Easy publish and subscribe to events with python and Kafka.


License
BSD-3-Clause
Install
pip install kafkaesk==0.4.10

Documentation

kafkaesk

This project is meant to help facilitate easily publishing and subscribing to events with python and Kafka.

Guiding principal:

  • simple http, language agnostic contracts built on top of kafka.

Alternatives:

  • pure aiokafka: can be complex to scale correctly
  • guillotina_kafka: complex, tied to guillotina
  • faust: requires additional data layers, not language agnostic
  • confluent kafka + avro: close but ends up being like grpc. compilation for languages. No asyncio.

(consider this python project as syntatic sugar around these ideas)

Publish

using pydantic but can be done with pure json

import kafkaesk
from pydantic import BaseModel

app = kafkaesk.Application()

@app.schema("Content", version=1, retention=24 * 60 * 60)
class ContentMessage(BaseModel):
    foo: str


async def foobar():
    # ...
    # doing something in an async func
    await app.publish("content.edited.Resource", data=ContentMessage(foo="bar"))

Subscribe

import kafkaesk
from pydantic import BaseModel

app = kafkaesk.Application()

@app.schema("Content", version=1, retention=24 * 60 * 60)
class ContentMessage(BaseModel):
    foo: str


@app.subscribe('content.*')
async def get_messages(data: ContentMessage):
    print(f"{data.foo}")

kafkaesk contract

This is just a library around using kafka. Kafka itself does not enforce these concepts.
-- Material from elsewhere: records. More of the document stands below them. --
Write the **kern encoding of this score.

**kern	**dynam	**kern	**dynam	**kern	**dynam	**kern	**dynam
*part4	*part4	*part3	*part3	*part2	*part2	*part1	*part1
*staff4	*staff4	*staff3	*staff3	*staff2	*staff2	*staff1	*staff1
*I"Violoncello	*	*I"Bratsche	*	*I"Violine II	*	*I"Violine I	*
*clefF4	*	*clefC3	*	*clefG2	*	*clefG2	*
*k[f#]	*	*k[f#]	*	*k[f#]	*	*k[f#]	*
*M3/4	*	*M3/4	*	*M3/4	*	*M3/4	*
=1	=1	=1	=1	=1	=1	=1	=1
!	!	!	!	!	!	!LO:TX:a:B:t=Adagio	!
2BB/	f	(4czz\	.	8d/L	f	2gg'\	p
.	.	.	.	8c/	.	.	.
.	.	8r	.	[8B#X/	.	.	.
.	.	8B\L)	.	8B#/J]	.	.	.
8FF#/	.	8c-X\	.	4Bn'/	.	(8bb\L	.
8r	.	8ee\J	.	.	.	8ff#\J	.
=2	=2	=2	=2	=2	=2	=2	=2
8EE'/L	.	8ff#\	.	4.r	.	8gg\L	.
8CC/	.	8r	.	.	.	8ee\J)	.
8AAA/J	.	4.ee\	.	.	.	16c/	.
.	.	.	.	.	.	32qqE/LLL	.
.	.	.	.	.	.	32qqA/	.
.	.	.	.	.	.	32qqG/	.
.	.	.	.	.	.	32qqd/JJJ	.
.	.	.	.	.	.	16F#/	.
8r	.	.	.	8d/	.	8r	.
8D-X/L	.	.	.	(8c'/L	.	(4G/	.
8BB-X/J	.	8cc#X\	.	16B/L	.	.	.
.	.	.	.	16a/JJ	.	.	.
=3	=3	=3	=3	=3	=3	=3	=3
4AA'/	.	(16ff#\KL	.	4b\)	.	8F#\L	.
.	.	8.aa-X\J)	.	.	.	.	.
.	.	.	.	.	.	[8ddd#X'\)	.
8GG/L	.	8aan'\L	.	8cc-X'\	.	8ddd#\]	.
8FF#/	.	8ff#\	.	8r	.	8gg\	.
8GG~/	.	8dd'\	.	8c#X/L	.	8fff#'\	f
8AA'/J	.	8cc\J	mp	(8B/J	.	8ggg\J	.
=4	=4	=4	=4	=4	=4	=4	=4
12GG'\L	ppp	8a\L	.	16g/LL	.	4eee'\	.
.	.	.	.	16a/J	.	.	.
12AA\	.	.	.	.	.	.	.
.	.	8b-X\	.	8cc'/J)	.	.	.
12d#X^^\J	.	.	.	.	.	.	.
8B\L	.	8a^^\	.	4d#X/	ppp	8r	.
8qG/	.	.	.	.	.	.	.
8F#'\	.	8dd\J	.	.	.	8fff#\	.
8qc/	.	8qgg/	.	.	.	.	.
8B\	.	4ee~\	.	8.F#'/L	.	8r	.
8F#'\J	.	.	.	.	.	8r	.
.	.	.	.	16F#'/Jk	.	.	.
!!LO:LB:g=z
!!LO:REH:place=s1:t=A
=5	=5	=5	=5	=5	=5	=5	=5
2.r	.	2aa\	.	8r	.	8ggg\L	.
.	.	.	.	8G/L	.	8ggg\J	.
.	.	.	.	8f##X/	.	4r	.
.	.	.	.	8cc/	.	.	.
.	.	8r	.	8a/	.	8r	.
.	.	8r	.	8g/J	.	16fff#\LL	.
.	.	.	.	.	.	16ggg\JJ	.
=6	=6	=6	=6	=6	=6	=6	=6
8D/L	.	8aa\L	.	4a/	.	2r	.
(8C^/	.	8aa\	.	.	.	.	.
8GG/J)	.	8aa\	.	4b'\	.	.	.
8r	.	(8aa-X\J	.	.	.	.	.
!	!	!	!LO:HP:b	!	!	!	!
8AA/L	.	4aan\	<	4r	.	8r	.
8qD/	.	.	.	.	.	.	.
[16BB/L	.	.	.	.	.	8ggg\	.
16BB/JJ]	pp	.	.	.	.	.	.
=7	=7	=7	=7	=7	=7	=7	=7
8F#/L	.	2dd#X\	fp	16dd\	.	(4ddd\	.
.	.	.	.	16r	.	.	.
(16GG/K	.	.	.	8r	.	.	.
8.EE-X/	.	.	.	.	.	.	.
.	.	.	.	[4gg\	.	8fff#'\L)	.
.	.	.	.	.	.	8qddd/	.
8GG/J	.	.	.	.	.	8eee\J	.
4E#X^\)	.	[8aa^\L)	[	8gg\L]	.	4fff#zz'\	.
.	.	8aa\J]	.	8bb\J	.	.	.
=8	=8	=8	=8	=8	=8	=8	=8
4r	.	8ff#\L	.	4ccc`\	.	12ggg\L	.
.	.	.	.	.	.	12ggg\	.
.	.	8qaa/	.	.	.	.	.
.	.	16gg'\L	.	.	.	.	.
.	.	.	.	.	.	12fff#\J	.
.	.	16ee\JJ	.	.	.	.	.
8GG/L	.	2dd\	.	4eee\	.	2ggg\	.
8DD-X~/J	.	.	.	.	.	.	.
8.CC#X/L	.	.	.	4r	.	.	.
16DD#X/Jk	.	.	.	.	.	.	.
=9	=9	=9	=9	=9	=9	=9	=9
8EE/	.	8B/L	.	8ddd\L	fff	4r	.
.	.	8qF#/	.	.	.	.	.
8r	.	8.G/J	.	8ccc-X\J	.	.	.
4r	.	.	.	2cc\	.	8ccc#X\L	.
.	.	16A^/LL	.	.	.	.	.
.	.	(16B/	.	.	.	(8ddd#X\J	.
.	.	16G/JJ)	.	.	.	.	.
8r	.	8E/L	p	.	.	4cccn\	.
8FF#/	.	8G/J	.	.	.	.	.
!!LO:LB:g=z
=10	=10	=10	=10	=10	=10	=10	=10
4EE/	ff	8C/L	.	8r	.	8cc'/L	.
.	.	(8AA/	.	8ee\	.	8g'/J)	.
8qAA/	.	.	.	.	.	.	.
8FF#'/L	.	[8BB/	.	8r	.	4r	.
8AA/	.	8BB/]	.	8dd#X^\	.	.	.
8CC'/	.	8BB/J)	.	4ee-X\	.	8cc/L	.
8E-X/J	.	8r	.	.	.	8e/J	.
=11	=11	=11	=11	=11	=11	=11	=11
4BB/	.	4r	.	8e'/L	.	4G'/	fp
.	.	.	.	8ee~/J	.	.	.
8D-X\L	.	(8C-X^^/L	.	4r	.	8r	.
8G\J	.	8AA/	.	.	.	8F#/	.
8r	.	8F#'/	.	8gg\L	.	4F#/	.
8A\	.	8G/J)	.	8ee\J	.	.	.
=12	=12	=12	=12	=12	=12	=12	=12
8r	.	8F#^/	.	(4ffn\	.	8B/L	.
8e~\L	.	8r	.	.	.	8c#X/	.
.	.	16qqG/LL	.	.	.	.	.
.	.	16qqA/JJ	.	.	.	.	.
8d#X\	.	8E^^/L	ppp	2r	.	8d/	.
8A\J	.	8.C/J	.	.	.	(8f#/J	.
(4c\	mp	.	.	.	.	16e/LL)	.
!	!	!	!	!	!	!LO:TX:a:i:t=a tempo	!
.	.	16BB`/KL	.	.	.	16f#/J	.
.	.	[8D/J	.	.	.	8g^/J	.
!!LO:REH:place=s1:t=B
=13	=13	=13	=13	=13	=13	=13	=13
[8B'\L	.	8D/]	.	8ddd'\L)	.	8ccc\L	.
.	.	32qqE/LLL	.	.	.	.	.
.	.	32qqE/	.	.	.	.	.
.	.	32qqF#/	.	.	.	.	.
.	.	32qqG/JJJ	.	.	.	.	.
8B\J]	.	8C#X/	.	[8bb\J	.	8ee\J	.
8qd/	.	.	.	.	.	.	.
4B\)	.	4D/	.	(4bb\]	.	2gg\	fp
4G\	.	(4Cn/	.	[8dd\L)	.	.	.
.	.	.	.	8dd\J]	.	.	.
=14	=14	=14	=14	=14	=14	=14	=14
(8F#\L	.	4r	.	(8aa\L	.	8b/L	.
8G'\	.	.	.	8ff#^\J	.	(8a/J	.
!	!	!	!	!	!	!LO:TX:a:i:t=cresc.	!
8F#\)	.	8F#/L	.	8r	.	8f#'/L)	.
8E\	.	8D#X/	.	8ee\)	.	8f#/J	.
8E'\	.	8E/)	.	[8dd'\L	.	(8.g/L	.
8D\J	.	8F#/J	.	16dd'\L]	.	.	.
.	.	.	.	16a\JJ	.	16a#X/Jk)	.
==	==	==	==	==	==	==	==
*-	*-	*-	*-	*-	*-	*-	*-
  • every message must provide a json schema
  • messages produced will be validated against json schema
  • each topic will have only one schema
  • a single schema can be used for multiple topics
  • consumed message schema validation is up to the consumer

schema storage

  • json schemas are with topics prefixed with __schema__. So 'Content' schema will have __schema__Content topic.
  • schemas are constant. You should never change a schema

message format

{
    "schema": "schema_name:1",
    "data": { ... }
}

Worker

kafkaesk mymodule:app --kafka-servers=localhost:9092

Options:

Application.publish

  • stream_id: str: name of stream to send data to
  • data: class that inherits from pydantic.BaseModel
  • key: Optional[bytes]: key for message if it needs one

Application.subscribe

  • stream_id: str: fnmatch pattern of streams to subscribe to
  • group: Optional[str]: consumer group id to use. Will use name of function if not provided
  • max_partitions: Optional[int]: max number of partitions(default 40)
  • max_concurrency: Optional[int]: max number of concurrent consumers instances(default 3)

Application.schema

  • id: str: id of the schema to store
  • version: Optional[int]: version of schema to store
  • streams: Optional[List[str]]: if streams are known ahead of time, we can pre-create them before we push data
  • retention: Optional[int]: retention policy in seconds

Application.configure

  • kafka_servers: Optional[List[str]]: kafka servers to connect to
  • topic_prefix: Optional[str]: topic name prefix to subscribe to
  • kafka_settings: Optional[Dict[str, Any]]: additional aiokafka settings to pass in

Dev

poetry install

Run tests:

docker run -p 2181:2181 -p 9092:9092 --env ADVERTISED_HOST=0.0.0.0 --env ADVERTISED_PORT=9092 spotify/kafka
KAFKA=localhost:9092 poetry run pytest tests

Features

(or a todo here)

  • worker
  • auto scaling/concurrency
    • automatically increase concurrency
    • automatically increase number of partitions
  • service to inspect stats
  • be able to handle manual commit use-case
  • be able to reject commit/abort message handling
  • prometheus
  • automatic "connectors"

Naming things

It's hard and "kafka" is already a fun name. Hopefully this library isn't literally "kafkaesque" for you.